Put these lines into a Markdown table with two columns, "Row" and "Line": number each line in order and skip any blank ones.
——————
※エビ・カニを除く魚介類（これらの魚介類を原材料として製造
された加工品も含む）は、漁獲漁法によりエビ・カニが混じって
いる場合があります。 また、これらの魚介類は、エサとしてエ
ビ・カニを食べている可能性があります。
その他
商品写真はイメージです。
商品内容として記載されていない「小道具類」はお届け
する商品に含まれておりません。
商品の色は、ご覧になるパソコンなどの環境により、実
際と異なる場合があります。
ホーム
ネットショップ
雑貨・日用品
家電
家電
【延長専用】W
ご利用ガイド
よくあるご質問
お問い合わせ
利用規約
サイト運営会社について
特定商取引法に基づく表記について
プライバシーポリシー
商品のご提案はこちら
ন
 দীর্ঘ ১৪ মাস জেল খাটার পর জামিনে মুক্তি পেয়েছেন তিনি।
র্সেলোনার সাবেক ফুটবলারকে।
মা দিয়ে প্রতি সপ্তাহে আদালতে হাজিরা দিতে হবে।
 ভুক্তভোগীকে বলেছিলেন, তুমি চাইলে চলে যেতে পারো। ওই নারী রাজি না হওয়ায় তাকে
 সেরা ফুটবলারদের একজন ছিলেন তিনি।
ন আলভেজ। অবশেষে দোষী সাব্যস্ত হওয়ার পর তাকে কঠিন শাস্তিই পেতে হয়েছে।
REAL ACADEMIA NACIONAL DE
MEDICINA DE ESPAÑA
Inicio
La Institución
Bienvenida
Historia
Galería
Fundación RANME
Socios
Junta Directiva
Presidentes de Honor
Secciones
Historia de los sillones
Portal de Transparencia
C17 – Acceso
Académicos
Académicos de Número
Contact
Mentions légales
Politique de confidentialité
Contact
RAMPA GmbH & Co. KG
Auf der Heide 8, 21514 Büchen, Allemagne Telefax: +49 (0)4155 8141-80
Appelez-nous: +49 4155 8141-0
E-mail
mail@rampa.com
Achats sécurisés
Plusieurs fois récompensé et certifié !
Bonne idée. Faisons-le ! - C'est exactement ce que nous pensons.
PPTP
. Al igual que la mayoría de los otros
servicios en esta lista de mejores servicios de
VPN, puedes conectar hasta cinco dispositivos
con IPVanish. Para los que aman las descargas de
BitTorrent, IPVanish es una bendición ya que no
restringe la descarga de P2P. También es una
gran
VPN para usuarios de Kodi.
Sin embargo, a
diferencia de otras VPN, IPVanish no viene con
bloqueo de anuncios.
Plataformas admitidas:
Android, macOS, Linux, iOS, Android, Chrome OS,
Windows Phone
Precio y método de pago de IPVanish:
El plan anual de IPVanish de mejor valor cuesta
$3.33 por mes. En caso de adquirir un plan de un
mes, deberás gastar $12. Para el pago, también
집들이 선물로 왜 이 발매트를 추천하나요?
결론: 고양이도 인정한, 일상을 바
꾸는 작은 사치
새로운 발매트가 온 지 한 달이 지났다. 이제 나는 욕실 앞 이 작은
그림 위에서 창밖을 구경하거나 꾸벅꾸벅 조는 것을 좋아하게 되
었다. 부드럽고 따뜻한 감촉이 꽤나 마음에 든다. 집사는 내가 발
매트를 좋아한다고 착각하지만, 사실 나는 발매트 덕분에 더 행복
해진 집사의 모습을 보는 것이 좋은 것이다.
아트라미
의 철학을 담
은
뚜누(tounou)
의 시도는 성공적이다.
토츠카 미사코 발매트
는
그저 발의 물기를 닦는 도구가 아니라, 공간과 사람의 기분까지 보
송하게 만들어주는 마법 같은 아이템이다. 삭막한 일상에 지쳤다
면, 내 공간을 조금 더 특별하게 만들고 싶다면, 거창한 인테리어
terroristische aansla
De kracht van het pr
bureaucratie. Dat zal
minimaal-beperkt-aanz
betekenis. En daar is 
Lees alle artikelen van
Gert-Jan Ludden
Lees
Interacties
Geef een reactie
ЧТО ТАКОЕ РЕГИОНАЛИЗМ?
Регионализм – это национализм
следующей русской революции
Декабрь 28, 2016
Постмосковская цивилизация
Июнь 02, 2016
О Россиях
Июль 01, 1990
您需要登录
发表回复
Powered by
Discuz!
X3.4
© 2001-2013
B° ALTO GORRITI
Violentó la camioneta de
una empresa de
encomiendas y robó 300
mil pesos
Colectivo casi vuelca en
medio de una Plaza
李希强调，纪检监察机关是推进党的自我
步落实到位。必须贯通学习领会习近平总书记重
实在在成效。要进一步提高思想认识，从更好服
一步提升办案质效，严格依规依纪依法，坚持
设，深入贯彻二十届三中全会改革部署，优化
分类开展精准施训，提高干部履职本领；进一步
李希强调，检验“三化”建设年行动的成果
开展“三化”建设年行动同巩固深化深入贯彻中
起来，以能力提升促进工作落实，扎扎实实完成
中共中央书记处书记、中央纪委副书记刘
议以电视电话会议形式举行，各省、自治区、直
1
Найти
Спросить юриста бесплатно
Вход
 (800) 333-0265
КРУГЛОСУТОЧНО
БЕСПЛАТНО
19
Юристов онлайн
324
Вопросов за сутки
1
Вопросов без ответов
——————
> **Written response**
| Row | Line |
|---|---|
| 1 | ※エビ・カニを除く魚介類（これらの魚介類を原材料として製造 |
| 2 | された加工品も含む）は、漁獲漁法によりエビ・カニが混じって |
| 3 | いる場合があります。 また、これらの魚介類は、エサとしてエ |
| 4 | ビ・カニを食べている可能性があります。 |
| 5 | その他 |
| 6 | 商品写真はイメージです。 |
| 7 | 商品内容として記載されていない「小道具類」はお届け |
| 8 | する商品に含まれておりません。 |
| 9 | 商品の色は、ご覧になるパソコンなどの環境により、実 |
| 10 | 際と異なる場合があります。 |
| 11 | ホーム |
| 12 | ネットショップ |
| 13 | 雑貨・日用品 |
| 14 | 家電 |
| 15 | 家電 |
| 16 | 【延長専用】W |
| 17 | ご利用ガイド |
| 18 | よくあるご質問 |
| 19 | お問い合わせ |
| 20 | 利用規約 |
| 21 | サイト運営会社について |
| 22 | 特定商取引法に基づく表記について |
| 23 | プライバシーポリシー |
| 24 | 商品のご提案はこちら |
| 25 | ন |
| 26 |  দীর্ঘ ১৪ মাস জেল খাটার পর জামিনে মুক্তি পেয়েছেন তিনি। |
| 27 | র্সেলোনার সাবেক ফুটবলারকে। |
| 28 | মা দিয়ে প্রতি সপ্তাহে আদালতে হাজিরা দিতে হবে। |
| 29 |  ভুক্তভোগীকে বলেছিলেন, তুমি চাইলে চলে যেতে পারো। ওই নারী রাজি না হওয়ায় তাকে |
| 30 |  সেরা ফুটবলারদের একজন ছিলেন তিনি। |
| 31 | ন আলভেজ। অবশেষে দোষী সাব্যস্ত হওয়ার পর তাকে কঠিন শাস্তিই পেতে হয়েছে। |
| 32 | REAL ACADEMIA NACIONAL DE |
| 33 | MEDICINA DE ESPAÑA |
| 34 | Inicio |
| 35 | La Institución |
| 36 | Bienvenida |
| 37 | Historia |
| 38 | Galería |
| 39 | Fundación RANME |
| 40 | Socios |
| 41 | Junta Directiva |
| 42 | Presidentes de Honor |
| 43 | Secciones |
| 44 | Historia de los sillones |
| 45 | Portal de Transparencia |
| 46 | C17 – Acceso |
| 47 | Académicos |
| 48 | Académicos de Número |
| 49 | Contact |
| 50 | Mentions légales |
| 51 | Politique de confidentialité |
| 52 | Contact |
| 53 | RAMPA GmbH & Co. KG |
| 54 | Auf der Heide 8, 21514 Büchen, Allemagne Telefax: +49 (0)4155 8141-80 |
| 55 | Appelez-nous: +49 4155 8141-0 |
| 56 | E-mail |
| 57 | mail@rampa.com |
| 58 | Achats sécurisés |
| 59 | Plusieurs fois récompensé et certifié ! |
| 60 | Bonne idée. Faisons-le ! - C'est exactement ce que nous pensons. |
| 61 | PPTP |
| 62 | . Al igual que la mayoría de los otros |
| 63 | servicios en esta lista de mejores servicios de |
| 64 | VPN, puedes conectar hasta cinco dispositivos |
| 65 | con IPVanish. Para los que aman las descargas de |
| 66 | BitTorrent, IPVanish es una bendición ya que no |
| 67 | restringe la descarga de P2P. También es una |
| 68 | gran |
| 69 | VPN para usuarios de Kodi. |
| 70 | Sin embargo, a |
| 71 | diferencia de otras VPN, IPVanish no viene con |
| 72 | bloqueo de anuncios. |
| 73 | Plataformas admitidas: |
| 74 | Android, macOS, Linux, iOS, Android, Chrome OS, |
| 75 | Windows Phone |
| 76 | Precio y método de pago de IPVanish: |
| 77 | El plan anual de IPVanish de mejor valor cuesta |
| 78 | $3.33 por mes. En caso de adquirir un plan de un |
| 79 | mes, deberás gastar $12. Para el pago, también |
| 80 | 집들이 선물로 왜 이 발매트를 추천하나요? |
| 81 | 결론: 고양이도 인정한, 일상을 바 |
| 82 | 꾸는 작은 사치 |
| 83 | 새로운 발매트가 온 지 한 달이 지났다. 이제 나는 욕실 앞 이 작은 |
| 84 | 그림 위에서 창밖을 구경하거나 꾸벅꾸벅 조는 것을 좋아하게 되 |
| 85 | 었다. 부드럽고 따뜻한 감촉이 꽤나 마음에 든다. 집사는 내가 발 |
| 86 | 매트를 좋아한다고 착각하지만, 사실 나는 발매트 덕분에 더 행복 |
| 87 | 해진 집사의 모습을 보는 것이 좋은 것이다. |
| 88 | 아트라미 |
| 89 | 의 철학을 담 |
| 90 | 은 |
| 91 | 뚜누(tounou) |
| 92 | 의 시도는 성공적이다. |
| 93 | 토츠카 미사코 발매트 |
| 94 | 는 |
| 95 | 그저 발의 물기를 닦는 도구가 아니라, 공간과 사람의 기분까지 보 |
| 96 | 송하게 만들어주는 마법 같은 아이템이다. 삭막한 일상에 지쳤다 |
| 97 | 면, 내 공간을 조금 더 특별하게 만들고 싶다면, 거창한 인테리어 |
| 98 | terroristische aansla |
| 99 | De kracht van het pr |
| 100 | bureaucratie. Dat zal |
| 101 | minimaal-beperkt-aanz |
| 102 | betekenis. En daar is  |
| 103 | Lees alle artikelen van |
| 104 | Gert-Jan Ludden |
| 105 | Lees |
| 106 | Interacties |
| 107 | Geef een reactie |
| 108 | ЧТО ТАКОЕ РЕГИОНАЛИЗМ? |
| 109 | Регионализм – это национализм |
| 110 | следующей русской революции |
| 111 | Декабрь 28, 2016 |
| 112 | Постмосковская цивилизация |
| 113 | Июнь 02, 2016 |
| 114 | О Россиях |
| 115 | Июль 01, 1990 |
| 116 | 您需要登录 |
| 117 | 发表回复 |
| 118 | Powered by |
| 119 | Discuz! |
| 120 | X3.4 |
| 121 | © 2001-2013 |
| 122 | B° ALTO GORRITI |
| 123 | Violentó la camioneta de |
| 124 | una empresa de |
| 125 | encomiendas y robó 300 |
| 126 | mil pesos |
| 127 | Colectivo casi vuelca en |
| 128 | medio de una Plaza |
| 129 | 李希强调，纪检监察机关是推进党的自我 |
| 130 | 步落实到位。必须贯通学习领会习近平总书记重 |
| 131 | 实在在成效。要进一步提高思想认识，从更好服 |
| 132 | 一步提升办案质效，严格依规依纪依法，坚持 |
| 133 | 设，深入贯彻二十届三中全会改革部署，优化 |
| 134 | 分类开展精准施训，提高干部履职本领；进一步 |
| 135 | 李希强调，检验“三化”建设年行动的成果 |
| 136 | 开展“三化”建设年行动同巩固深化深入贯彻中 |
| 137 | 起来，以能力提升促进工作落实，扎扎实实完成 |
| 138 | 中共中央书记处书记、中央纪委副书记刘 |
| 139 | 议以电视电话会议形式举行，各省、自治区、直 |
| 140 | 1 |
| 141 | Найти |
| 142 | Спросить юриста бесплатно |
| 143 | Вход |
| 144 |  (800) 333-0265 |
| 145 | КРУГЛОСУТОЧНО |
| 146 | БЕСПЛАТНО |
| 147 | 19 |
| 148 | Юристов онлайн |
| 149 | 324 |
| 150 | Вопросов за сутки |
| 151 | 1 |
| 152 | Вопросов без ответов |